- Instructions
1 - Swap "template" for "guide" in the passage of the thread on retiring to southern Cyprus starting at "Hi Clive and" and ending at "early next year.", then write that passage out.
2 - Extend the thread on retiring to southern Cyprus past its final line.
═══ Text section ═══
# retiring to southern cyprus



## de.zero51 (Jul 10, 2012)

hi there, this is a question for anyone who has or is in the process of retiring to cyprus.How long would you say the process takes from planning to moving, bearing in mind we will be renting and leaving our house for sale in the uk? Also how long does it take for belongings to be shipped over to paphos area? Look forward to any advice thanks Clive and Dawn


----------



## bwfcwood (Jul 23, 2012)

Hi Clive and Dawn, You need to check out the 55 days in......Bexhill posts, its a pretty comprehensive moving diary, lots of tips and useful info and even a couple of checklists!!!! we are using it as a template for our planned move early next year.


----------



## Veronica (Apr 5, 2008)
═══ Information given ═══
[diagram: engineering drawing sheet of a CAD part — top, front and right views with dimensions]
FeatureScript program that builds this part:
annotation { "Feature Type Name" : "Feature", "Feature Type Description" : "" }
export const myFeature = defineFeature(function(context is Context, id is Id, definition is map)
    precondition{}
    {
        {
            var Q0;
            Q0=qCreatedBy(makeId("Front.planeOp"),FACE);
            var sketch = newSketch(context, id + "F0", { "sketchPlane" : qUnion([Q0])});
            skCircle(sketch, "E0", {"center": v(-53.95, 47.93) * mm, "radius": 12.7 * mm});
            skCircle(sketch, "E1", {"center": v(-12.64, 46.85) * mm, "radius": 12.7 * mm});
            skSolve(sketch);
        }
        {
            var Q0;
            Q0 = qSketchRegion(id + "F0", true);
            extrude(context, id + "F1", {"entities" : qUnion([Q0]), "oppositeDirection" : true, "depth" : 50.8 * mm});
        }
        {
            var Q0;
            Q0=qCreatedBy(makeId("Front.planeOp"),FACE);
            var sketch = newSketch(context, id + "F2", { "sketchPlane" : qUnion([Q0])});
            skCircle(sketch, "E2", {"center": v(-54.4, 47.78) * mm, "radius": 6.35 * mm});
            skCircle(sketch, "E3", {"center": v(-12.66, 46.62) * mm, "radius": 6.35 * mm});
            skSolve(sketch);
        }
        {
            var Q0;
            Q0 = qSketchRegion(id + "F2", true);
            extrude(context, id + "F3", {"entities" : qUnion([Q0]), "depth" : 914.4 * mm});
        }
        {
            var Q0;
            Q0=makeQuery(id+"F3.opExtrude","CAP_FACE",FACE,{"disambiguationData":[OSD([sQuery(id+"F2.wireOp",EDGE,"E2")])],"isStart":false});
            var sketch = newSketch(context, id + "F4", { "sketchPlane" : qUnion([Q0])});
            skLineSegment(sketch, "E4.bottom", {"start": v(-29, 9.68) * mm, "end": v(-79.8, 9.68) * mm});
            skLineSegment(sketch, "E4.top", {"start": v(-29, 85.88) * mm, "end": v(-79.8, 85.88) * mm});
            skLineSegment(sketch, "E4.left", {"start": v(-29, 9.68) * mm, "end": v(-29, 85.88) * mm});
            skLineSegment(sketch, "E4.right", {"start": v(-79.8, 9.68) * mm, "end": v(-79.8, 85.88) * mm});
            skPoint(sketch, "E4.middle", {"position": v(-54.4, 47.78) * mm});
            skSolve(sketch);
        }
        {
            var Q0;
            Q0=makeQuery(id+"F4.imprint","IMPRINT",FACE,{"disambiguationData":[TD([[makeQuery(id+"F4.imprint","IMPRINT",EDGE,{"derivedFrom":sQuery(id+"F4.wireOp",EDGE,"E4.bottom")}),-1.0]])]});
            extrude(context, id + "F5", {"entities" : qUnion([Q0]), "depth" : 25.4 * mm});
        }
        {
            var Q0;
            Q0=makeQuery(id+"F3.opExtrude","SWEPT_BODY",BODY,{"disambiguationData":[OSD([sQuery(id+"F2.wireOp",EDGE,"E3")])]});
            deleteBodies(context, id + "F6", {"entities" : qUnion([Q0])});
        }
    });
═══
- Responses
1 -
Hi Clive and Dawn, You need to check out the 55 days in......Bexhill posts, its a pretty comprehensive moving diary, lots of tips and useful info and even a couple of checklists!!!! we are using it as a guide for our planned move early next year.

2 -
When we moved here it took us a month from making the decision to actually being here permanently. However we did already have a property here which had been bought as a hoilday home having sold our business which was a garden centre with bungalow on the land. We were living in rental while decided what to do with the next stage of our lives. We came over for a 6 week break in our holiday home and made the decision while here. We went back for 4 weeks to sell our furniture etc, pack up personal belongings and then came back. Our boxes were collected the day before we left the Uk and were deliverd within 4 weeks.
8 very happy years later we know we made the right decision.:clap2::clap2:


----------



## PatandDave (Jul 15, 2012)

Hi Clive and Dawn, we are planning our move for next May and have started the process already. Today we bought a small property,(to fall back on) if we decide not to stay, have arranged for estate agents to value our house and put it up for sale and have lots of shipping agents coming to give us quotes for removal of our furniture etc. we anticipate that the sale of our house will probably take the longest! But just to add, do read 55days.....and other threads which are all very helpful
Good luck, Pat


----------



## de.zero51 (Jul 10, 2012)

Thanks for that , 55 days is looking like a full evenings read


----------



## de.zero51 (Jul 10, 2012)

Many thanks , happy days


----------



## de.zero51 (Jul 10, 2012)

Thanks , 55 days already proving useful !


----------



## PeteandSylv (Sep 24, 2008)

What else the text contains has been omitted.